Making a distinguish between the core data models from so-called data transfer models (DTOs) that is used to transfer data between layers and modules is a good practice, since the DTOs will likely change for different purposes with the refactoring of function argument and return types. However, the core data models should remain the same as long as the business domains that we are dealing with remain the same.

Maintain a consistent yet flexible interface

Another very challenge task most of the APIs has to overcome is to support multiple versions of the clients at the same time, an iOS application might take up to days or even weeks to pass the apple review and release a new version, the adoption rate will also slowly goes up unless you kill the older version completely.

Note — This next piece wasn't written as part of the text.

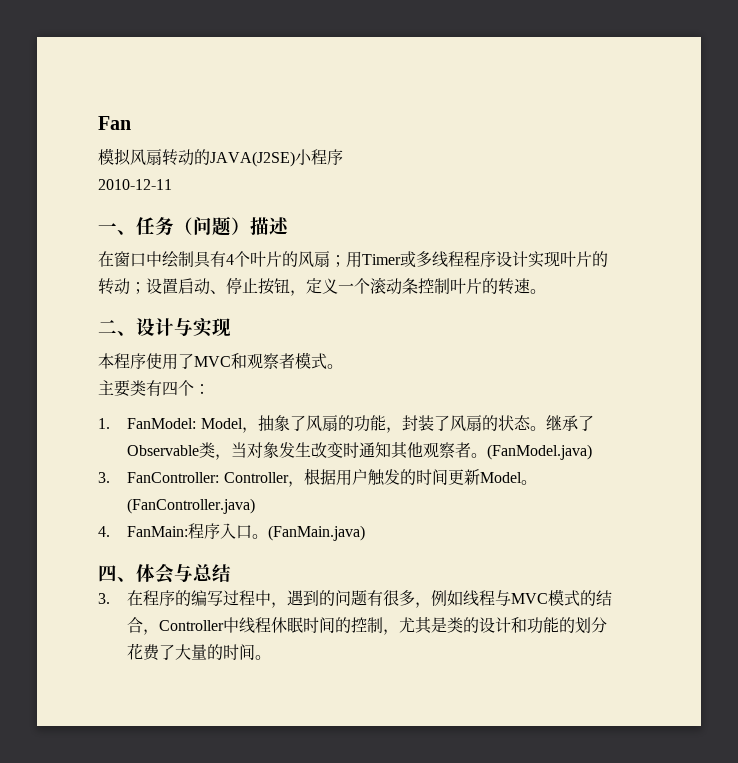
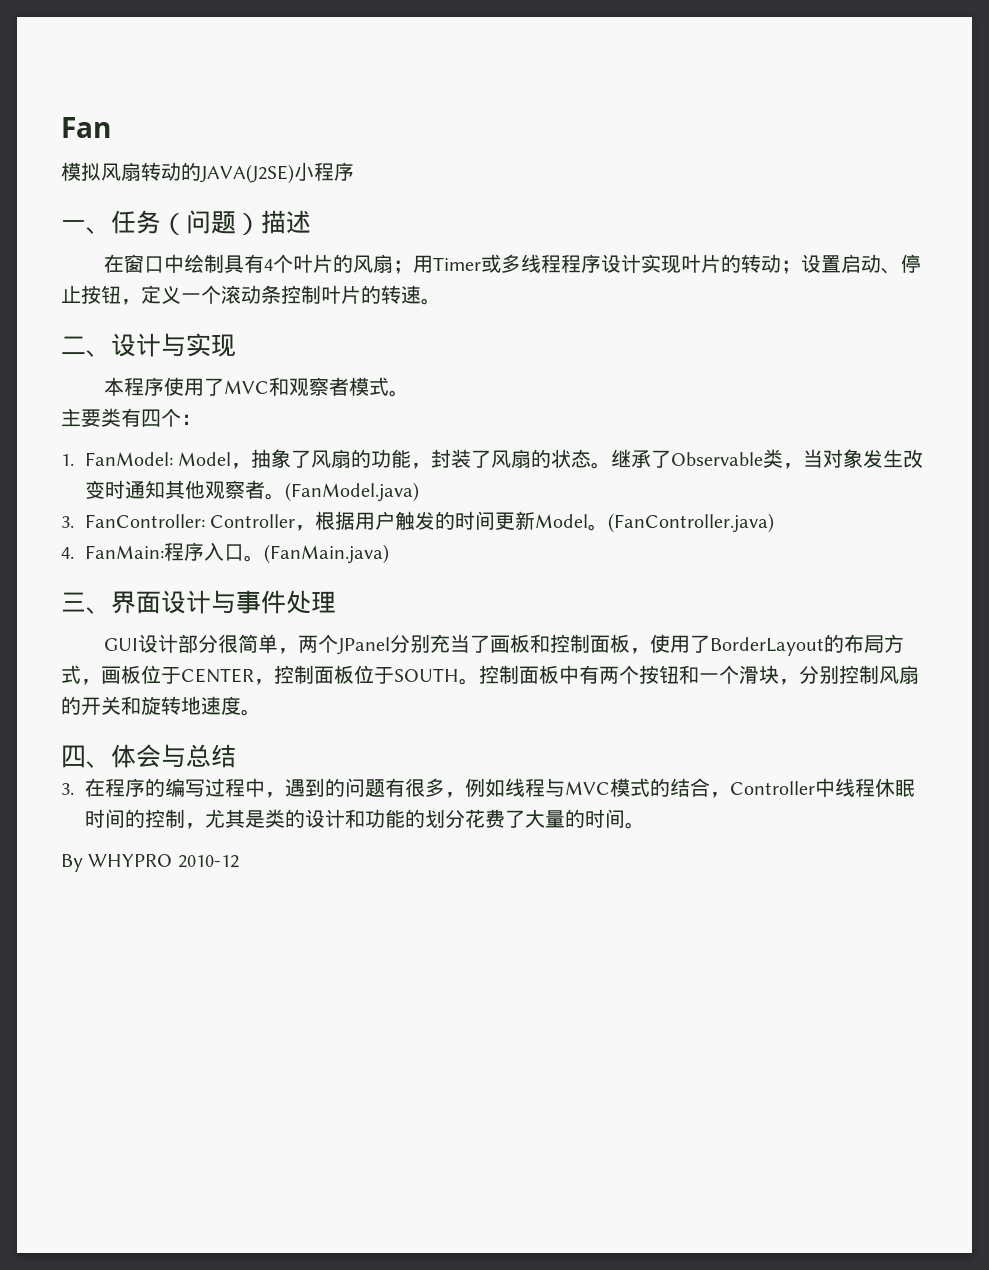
[98,179,172,190] // 2010-12-11 -> (354, 171) none
(366, 533) none -> [61,590,336,614] [103,634,904,656] [61,665,919,685] [61,696,261,716] // 三、界面设计与事件处理 // GUI设计部分很简单，两个JPanel分别充当了画板和控制面板，使用了BorderLayout的布局方式，画板位于CENTER，控制面板位于SOUTH。控制面板中有两个按钮和一个滑块，分别控制风扇的开关和旋转地速度。
(272, 657) none -> [61,854,239,872] // By WHYPRO 2010-12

So in the most cases, we have to support older api schemas and delivery new functions with new schemas at the same time. the approach we took is to alway version our APIs like /api/v1/user /api/v2/user and define request and response objects separately (some ppl define serializers which is also fine) so we could easily adjust the client schema without affecting how the application works internally.


At current stage, we have full coverage on unit tests and integration (API) tests with a few UI tests as we still rely on QA to do regressions on every release. If you have limited engineering resource like us that build and maintain full coverage E2E tests is not feasible, I would recommend to focus on the quality of the unit tests as writing unit test is not only about the correctness of the program but more importantly it serves as “document” that each test case explains a situation that a function should cover, this is important because as the application get larger and more complicated, there will be more edge cases that will be easily forgotten and neglected, which is often the obstacle when refactoring the code because ppl fear any change could break existing behavior.

Constantly refactoring

No matter how careful we build the application, it will always get messier and harder to manage, not only because the accumulation of business logics but also the team is learning and discovering new way to solve certain problems, it is always necessary to spend time to revisit the existing code.

One thing we find to be quite fun is that we always allocate a few hours of the Friday afternoon to allow engineers to demo their PRs or proposals in a live session to all the engineers and explain the rational behind it, that way it encourages ppl to communicate and everyone would have chance to either learn from others or give some input.


Building a solid software requires a engineering culture rather than a few practices, we should always pay attention to small things and keep rethinking our approach and make changes even if it does not have directly or immediately benefit to the product.